To use one of the predefined filters:
  • Click the to the right of the Search button and select the filter you want to run. There are predefined filters to search by job type (for example Pig activities, MapReduce jobs, and so on) or for running, failed, or long-running activities.
To create a filter:
  1. Click the to the right of the Search button and select Custom.
  2. Select a metric from the drop-down list in the first field; you can create a filter based on any of the available metrics.
  3. Once you select a metric, fill in the rest of the fields; your choices depend on the type of metric you have selected. Use the percent character % as a wildcard in a string; for example, Id matches job%0001 will look for any MapReduce job ID with suffix 0001.
  4. To create a compound filter, click the plus icon at the end of the filter row to add another row. If you combine filter criteria, all criteria must be true for an activity to match.
  5. To remove a filter criteria from a compound filter, click the minus icon at the end of the filter row. Removing the last row removes the filter.
  6. To include any children of a Pig, Hive, or Oozie activity in your search results, check the Include Child Activities checkbox. Otherwise, only the top-level activity will be included, even if one or more child activities matched the filter criteria.
  7. Click the Search button (which appears when you start creating the filter) to run the filter.

Activity Charts

By default the charts show aggregated statistics about the performance of the cluster: Tasks Running, CPU Usage, and Memory Usage. There are additional charts you can enable from a pop-up panel. You can also superimpose individual job statistics on any of the displayed charts.

Most charts display multiple metrics within the same chart. For example, the Tasks Running chart shows two metrics: Cluster, Running Maps and Cluster, Running Reduces in the same chart. Each metric appears in a different color.

  • To see the exact values at a given point in time, move the cursor over the chart – a movable vertical line pinpoints a specific time, and a tooltip shows you the values at that point.
  • You can use the time range selector at the top of the page to zoom in – the chart display will follow. In order to zoom out, you can use the Time Range Selector at the top of the page or click the link below the chart.
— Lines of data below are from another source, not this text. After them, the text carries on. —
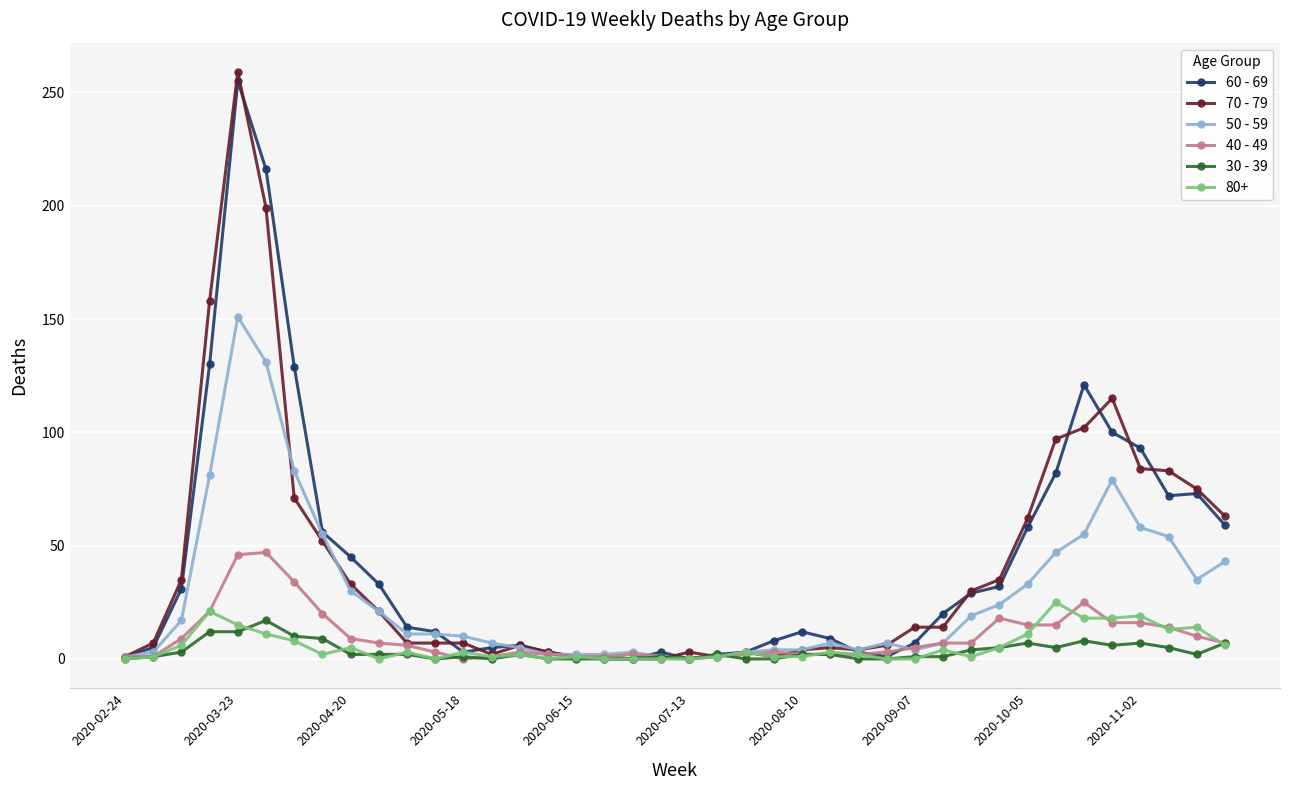

True or false: 70 - 79 has more than 1 interior local peaks.

True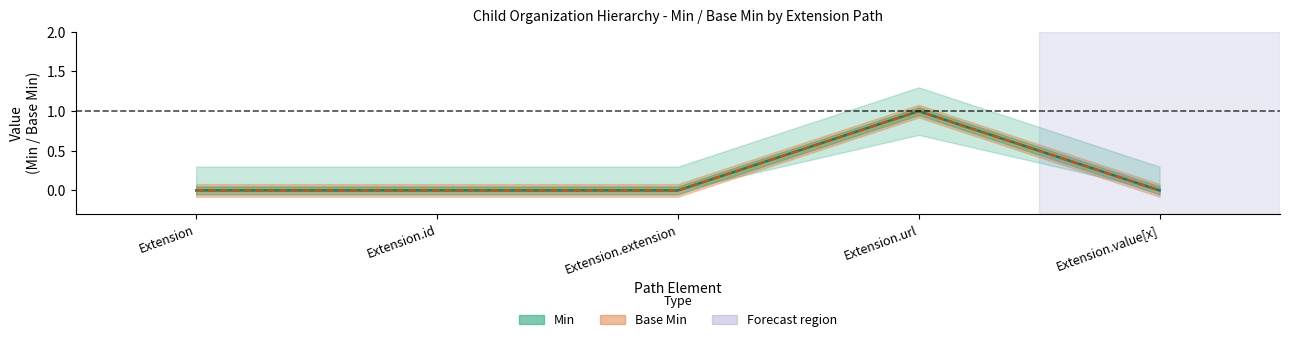

At which label is Min (line) closest to 0?

Extension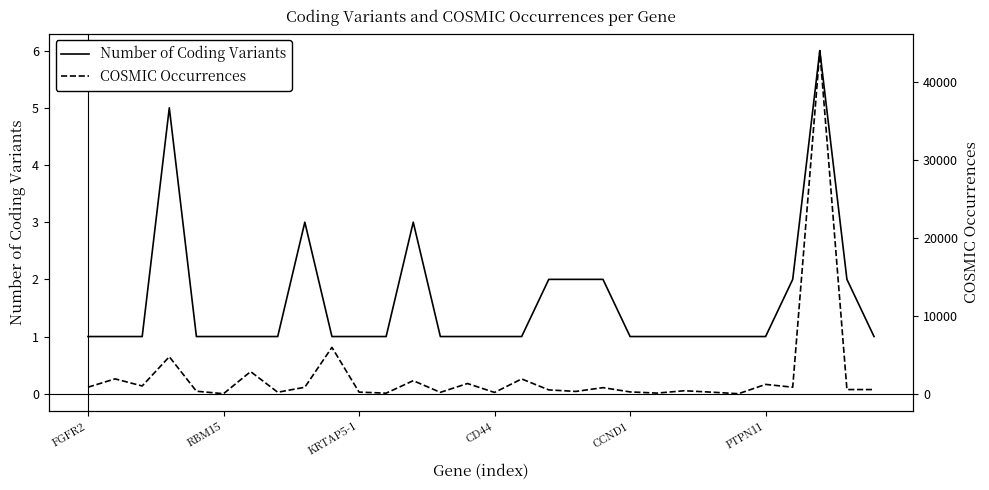

True or false: Number of Coding Variants and COSMIC Occurrences intersect in this chart.

False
To select additional charts:

  1. Click at the top right of the chart panel to open the Customize dialog box.
  2. Check or uncheck the boxes next to the charts you want to show or hide.
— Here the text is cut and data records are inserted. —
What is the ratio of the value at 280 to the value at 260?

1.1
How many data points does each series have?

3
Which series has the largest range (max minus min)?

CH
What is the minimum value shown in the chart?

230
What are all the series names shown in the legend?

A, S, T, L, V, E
To show or hide cluster-wide statistics:

  • Check or uncheck the Cluster checkbox at the top of the Charts panel.

To chart statistics for an individual job:

  • Click the chart icon () in the row next to the job you want to show on the charts. The job ID will appear in the top bar next to the Cluster checkbox, and the statistics will appear on the appropriate chart.
  • To remove a job's statistics from the chart, click the next to the job ID in the top bar of the chart.

To expand, contract, or hide the charts

  • Move the cursor over the divider between the Activities list and the charts, grab it and drag to expand or contract the chart area compared to the Activities list.
  • Drag the divider all the way to the right to hide the charts, or all the way to the left to hide the Activities list.